Water quality has been a major focus of environmental advocacy for the past 20 years.
Since its introduction in the 1980s, the Environmental Protection Agency (EPA) has been one of the biggest advocates for cleaning up pollution.
However, it has also become clear that many pollutants can be safely disposed of by simply pouring them down the toilet, as long as the water has not been treated with chloramine.
In 2016, the EPA issued a new set of guidelines for wastewater treatment.
This is the latest step in the agency’s ongoing commitment to make the water we use more sustainable and secure for human health.
But while the guidelines have been welcomed by environmental groups, many water quality experts are concerned about the extent to which the guidelines will actually help improve water quality.
According to a recent study published in Environmental Science & Technology, the average level of chloramine in municipal water in the US is around 1,600 parts per million (ppm), while the US average is more than 12,000 ppm.
Even in the worst-case scenario, chloramine levels in water could be as high as 25,000 ppm.
If the EPA can’t keep up with the pace of progress, many advocates are worried that the guidelines could set a precedent for companies to treat water with chlorine, which could result in a more toxic environment for human and aquatic life.
The main problem with this new set to enforce a more stringent standards is that it doesn’t include water quality data.
“If you take the water quality for example, chloramines are naturally occurring compounds, and they are also present in most human tissues and body fluids, so the data is going to be pretty limited,” says Dan Pashley, a senior lecturer in water and wastewater science at the University of Manchester.
“That means we’re going to have a huge amount of information on how chloramine affects human health and the environment, which is really quite disappointing.
We don’t know the full picture.”
Pashley argues that the best way to address chloramine is by treating the water to a level that is suitable for human consumption, but that this process will be expensive and could be time-consuming.
He believes the new guidelines, which have been in place for several years, are a good first step.
But he also argues that they are far from being comprehensive.
For instance, the guidelines say that chloramines should be used “in the lowest concentrations of 10 ppm, as they are very toxic,” but it does not specify how to measure that.
And, according to Pashke, the new standards do not take into account the fact that chloramine can be found in the water at levels that are much higher than the EPA guidelines.
“In some cases, chloraminis can actually be higher than those guidelines say they should be, and if that is the case, we are going to need a new way of measuring them,” he says.
“That’s something we need to do a lot more of.”
What is the EPA trying to do?
One of the main goals of the EPA’s new guidelines is to address what has become a growing concern among environmental groups and policymakers: chloramine pollution in drinking water can cause health problems.
According to Pachley, the main concern with chloramines is that they can make water taste sweet.
But, as the chemical gets into the body, it can also make it hard for people to digest food.
“Chloramine is the single most important environmental pollutant that’s causing health problems in the U.S. and around the world,” says Pashly.
“Chlorine can be absorbed into the gut, and when we consume chloramine, that’s what causes the problem.
So it is very important that we make sure that we use less chloramine.”
Chloramines also play a role in the development of some cancers.
“We know that chlorinated drinking water is associated with a higher risk of breast and colon cancer in women,” says Dr.

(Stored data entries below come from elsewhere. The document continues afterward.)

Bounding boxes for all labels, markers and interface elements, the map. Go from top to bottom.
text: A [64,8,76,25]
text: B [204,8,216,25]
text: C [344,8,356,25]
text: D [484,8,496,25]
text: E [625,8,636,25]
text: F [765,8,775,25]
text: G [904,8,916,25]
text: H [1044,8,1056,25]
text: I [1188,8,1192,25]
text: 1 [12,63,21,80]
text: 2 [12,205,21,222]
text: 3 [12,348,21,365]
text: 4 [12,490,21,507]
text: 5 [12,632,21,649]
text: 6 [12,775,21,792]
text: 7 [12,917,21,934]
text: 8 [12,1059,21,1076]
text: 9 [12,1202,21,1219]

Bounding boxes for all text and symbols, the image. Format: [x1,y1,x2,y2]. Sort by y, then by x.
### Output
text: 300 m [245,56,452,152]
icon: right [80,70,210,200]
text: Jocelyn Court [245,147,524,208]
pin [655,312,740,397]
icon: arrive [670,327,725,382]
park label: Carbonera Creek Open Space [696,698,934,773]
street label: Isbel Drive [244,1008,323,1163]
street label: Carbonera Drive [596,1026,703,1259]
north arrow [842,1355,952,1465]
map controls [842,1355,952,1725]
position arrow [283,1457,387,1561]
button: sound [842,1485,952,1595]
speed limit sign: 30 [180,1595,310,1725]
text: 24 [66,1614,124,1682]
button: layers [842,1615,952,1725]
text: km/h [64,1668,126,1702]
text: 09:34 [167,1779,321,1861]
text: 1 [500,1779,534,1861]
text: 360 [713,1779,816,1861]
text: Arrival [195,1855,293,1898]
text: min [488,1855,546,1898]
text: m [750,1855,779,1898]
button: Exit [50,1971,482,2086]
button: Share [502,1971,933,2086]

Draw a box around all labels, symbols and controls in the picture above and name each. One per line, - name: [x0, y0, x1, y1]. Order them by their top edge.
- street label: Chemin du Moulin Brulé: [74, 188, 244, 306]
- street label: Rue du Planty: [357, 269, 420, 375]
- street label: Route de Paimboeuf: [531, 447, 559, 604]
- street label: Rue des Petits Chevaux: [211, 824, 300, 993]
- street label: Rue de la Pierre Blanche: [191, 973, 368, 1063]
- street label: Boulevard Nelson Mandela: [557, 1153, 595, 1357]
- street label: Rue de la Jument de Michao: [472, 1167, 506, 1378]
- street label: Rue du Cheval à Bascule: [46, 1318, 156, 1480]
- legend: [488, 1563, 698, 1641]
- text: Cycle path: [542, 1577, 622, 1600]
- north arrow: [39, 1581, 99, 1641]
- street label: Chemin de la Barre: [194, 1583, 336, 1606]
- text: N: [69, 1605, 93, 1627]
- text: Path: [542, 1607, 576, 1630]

Katherine Hager, director of the Center for Environmental Health at the Harvard School of Public Health.
“And so we know that we need better understanding of chloraminas effects on breast cancer.”
Pachley says that while the EPA is aware of the issue, the agency has not made any recommendations yet to reduce chloramine use in drinking waters.
“The EPA is not going to do anything about it, unless we get some information from the industry, which means that they’re going have to get in front of consumers and tell them what to do,” he said.
Hager agrees that the EPA needs to act on chloramine as soon as possible.
“This is something that we know is occurring and it’s going to continue to occur in the future, and so we need a proactive approach,” she says.
In the meantime, Pashleys research has shown that chloraminates can also increase the risk of cancer.